A new version of Star-P was developed by ISC so that almost everyone will afford this kind of computer.
The new version now runs on lower-cost AMD Opteron-based systems, which enables users who previously didn’t have the budgets and programming knowledge, to tap the power of parallel computing clusters to solve their growing scientific and engineering problems.
Star-P is the world’s first interactive parallel computing platform. It allows scientists, engineers and other researchers to code algorithms and models on their desktops using familiar mathematical software packages such as MathWorks’ MATLAB, and run them instantly and interactively on parallel servers.
Star-P eliminates the need to re-program the applications in C, FORTRAN or MPI languages to run on parallel computers, which typically takes months to years to complete for complex and computationally intensive problems.

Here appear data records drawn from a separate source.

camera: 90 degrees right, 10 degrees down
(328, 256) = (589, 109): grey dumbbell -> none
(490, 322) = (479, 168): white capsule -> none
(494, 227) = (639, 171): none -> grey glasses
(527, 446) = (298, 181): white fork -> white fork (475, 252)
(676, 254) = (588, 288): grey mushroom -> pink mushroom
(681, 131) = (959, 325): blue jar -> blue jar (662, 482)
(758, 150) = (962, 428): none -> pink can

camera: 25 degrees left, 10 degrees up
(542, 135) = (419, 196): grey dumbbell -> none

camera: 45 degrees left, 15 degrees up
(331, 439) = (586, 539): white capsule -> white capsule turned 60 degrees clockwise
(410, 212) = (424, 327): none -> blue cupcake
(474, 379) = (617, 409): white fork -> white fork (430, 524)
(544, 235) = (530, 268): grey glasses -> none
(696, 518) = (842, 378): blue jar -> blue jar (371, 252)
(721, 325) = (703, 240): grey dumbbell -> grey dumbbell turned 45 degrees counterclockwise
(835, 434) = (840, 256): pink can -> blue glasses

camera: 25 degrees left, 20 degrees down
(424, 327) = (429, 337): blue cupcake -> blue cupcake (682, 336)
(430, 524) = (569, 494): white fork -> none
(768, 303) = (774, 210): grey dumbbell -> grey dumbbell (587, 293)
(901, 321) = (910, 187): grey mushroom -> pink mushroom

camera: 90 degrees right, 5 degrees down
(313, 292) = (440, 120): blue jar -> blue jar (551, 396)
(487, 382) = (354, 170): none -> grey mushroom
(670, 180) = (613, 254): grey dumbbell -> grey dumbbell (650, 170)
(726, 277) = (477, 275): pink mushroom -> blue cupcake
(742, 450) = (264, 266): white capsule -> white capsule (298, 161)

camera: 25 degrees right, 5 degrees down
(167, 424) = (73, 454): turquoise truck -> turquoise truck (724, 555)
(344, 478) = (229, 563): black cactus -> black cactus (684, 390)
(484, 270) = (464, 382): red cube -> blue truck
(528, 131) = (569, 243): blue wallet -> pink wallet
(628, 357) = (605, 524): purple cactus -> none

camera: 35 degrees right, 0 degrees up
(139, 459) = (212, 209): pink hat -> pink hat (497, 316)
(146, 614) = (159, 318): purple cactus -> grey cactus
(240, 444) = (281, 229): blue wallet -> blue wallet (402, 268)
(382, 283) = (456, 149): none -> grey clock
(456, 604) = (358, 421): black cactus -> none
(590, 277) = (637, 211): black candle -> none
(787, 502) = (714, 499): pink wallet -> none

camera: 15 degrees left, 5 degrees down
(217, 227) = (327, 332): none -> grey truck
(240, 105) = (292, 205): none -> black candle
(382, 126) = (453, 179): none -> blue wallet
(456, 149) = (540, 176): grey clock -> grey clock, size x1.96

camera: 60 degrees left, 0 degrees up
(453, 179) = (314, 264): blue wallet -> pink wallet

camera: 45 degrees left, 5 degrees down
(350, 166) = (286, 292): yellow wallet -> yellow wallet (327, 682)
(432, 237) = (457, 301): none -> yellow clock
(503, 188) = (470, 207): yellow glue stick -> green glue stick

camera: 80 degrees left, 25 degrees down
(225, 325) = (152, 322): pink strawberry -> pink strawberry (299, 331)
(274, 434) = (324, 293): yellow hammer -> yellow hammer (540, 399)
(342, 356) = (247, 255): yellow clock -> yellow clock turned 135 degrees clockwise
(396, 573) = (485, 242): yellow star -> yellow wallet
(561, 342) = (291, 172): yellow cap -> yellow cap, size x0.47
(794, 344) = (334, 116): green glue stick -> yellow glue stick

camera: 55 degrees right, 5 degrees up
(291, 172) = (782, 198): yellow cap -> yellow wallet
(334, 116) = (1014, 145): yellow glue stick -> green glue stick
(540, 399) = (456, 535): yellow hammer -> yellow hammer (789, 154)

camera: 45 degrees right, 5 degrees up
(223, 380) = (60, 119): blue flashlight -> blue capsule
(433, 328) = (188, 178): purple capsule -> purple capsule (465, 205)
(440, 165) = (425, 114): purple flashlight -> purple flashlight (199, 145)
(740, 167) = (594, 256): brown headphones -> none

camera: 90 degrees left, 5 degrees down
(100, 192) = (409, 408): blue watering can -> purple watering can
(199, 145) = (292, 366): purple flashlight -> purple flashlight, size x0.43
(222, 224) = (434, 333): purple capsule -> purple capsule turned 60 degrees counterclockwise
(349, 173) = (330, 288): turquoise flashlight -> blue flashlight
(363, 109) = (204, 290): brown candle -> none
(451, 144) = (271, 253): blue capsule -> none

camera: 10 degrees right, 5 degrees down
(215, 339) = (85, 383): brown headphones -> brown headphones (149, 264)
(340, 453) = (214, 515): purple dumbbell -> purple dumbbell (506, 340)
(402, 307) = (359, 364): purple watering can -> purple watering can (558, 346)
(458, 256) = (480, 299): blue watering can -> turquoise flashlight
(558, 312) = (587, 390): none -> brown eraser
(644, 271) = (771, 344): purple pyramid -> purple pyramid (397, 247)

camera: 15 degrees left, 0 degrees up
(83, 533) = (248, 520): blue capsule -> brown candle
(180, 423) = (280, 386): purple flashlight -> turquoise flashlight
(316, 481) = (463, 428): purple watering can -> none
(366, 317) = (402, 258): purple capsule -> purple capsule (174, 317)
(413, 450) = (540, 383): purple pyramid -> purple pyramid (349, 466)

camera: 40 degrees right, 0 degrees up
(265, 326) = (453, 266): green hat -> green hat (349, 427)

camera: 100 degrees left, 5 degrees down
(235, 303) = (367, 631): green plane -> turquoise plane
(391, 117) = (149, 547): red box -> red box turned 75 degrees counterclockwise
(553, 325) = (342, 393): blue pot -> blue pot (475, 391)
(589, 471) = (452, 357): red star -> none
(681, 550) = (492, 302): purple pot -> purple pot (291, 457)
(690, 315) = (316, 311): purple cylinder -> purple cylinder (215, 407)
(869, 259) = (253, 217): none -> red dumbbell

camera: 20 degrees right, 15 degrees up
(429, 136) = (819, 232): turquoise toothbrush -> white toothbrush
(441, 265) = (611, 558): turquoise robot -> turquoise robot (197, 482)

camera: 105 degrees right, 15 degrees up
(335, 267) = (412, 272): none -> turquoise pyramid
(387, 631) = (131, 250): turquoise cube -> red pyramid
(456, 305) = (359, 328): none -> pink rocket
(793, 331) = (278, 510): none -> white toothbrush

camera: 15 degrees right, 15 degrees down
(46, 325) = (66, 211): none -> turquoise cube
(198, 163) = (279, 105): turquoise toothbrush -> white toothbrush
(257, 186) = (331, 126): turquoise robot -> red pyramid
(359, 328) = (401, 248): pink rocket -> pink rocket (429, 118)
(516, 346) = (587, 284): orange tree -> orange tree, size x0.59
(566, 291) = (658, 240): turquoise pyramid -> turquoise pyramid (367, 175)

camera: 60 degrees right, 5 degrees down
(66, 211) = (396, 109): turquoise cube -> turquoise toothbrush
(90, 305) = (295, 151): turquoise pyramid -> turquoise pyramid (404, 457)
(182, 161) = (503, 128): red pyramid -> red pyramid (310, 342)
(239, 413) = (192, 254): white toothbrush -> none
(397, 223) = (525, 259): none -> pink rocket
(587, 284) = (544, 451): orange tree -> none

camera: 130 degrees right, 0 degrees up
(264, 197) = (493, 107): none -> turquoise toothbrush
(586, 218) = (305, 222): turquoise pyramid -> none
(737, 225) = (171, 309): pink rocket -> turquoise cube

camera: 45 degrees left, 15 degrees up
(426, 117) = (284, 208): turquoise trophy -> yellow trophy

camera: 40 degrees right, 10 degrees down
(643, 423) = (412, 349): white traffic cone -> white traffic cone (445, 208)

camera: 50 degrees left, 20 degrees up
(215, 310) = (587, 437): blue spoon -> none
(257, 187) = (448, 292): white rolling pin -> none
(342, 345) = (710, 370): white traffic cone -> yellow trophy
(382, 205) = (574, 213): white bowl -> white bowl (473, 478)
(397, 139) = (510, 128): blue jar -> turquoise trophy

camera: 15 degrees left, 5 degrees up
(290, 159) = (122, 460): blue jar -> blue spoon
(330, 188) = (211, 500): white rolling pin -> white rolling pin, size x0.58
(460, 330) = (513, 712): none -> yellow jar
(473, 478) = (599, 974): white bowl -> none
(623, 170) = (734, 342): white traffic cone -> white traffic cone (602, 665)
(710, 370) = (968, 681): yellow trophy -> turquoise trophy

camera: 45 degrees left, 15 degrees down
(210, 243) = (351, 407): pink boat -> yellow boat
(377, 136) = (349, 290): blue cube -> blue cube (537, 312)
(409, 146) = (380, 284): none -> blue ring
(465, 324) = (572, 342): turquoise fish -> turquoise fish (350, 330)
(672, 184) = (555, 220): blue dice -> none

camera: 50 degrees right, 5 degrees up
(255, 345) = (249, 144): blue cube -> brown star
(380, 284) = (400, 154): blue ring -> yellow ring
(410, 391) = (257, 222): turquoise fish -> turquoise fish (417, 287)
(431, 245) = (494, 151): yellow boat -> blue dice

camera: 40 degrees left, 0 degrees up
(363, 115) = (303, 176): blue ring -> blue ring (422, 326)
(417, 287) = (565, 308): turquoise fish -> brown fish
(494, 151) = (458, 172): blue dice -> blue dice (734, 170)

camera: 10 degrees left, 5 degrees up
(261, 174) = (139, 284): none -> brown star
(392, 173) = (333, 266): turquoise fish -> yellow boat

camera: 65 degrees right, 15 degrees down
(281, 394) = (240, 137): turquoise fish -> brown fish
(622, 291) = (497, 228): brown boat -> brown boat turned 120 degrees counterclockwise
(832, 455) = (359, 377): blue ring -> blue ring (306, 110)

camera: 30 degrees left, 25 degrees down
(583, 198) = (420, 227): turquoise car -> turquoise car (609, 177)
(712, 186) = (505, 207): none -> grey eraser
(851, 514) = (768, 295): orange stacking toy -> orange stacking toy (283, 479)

For high-end parallel processing needs, Star-P also runs on Itanium-based SGI Altix servers supporting from one to 512 processors, 24 terabytes of memory, and running 64-bit Linux.
“Delivering Star-P on the Opteron platform will help usher in the era of personal supercomputing,” said Ilya Mirman, vice president of marketing at Interactive Supercomputing. “Star-P’s ease-of-use combined with the price/performance of Opteron-based clusters will change the landscape of how users program parallel architectures.”
Star-P automatically connects desktop applications to Opteron-based servers and parallelizes the application code on the fly, enabling users to scale their applications across any multi-processor system or parallel cluster in real time. Using Star-P, they can tackle much larger problems on their desktops than ever before possible, while arriving at a solution in a fraction of the time.
The price for this new version of Star-P will be $8000 and is available starting today.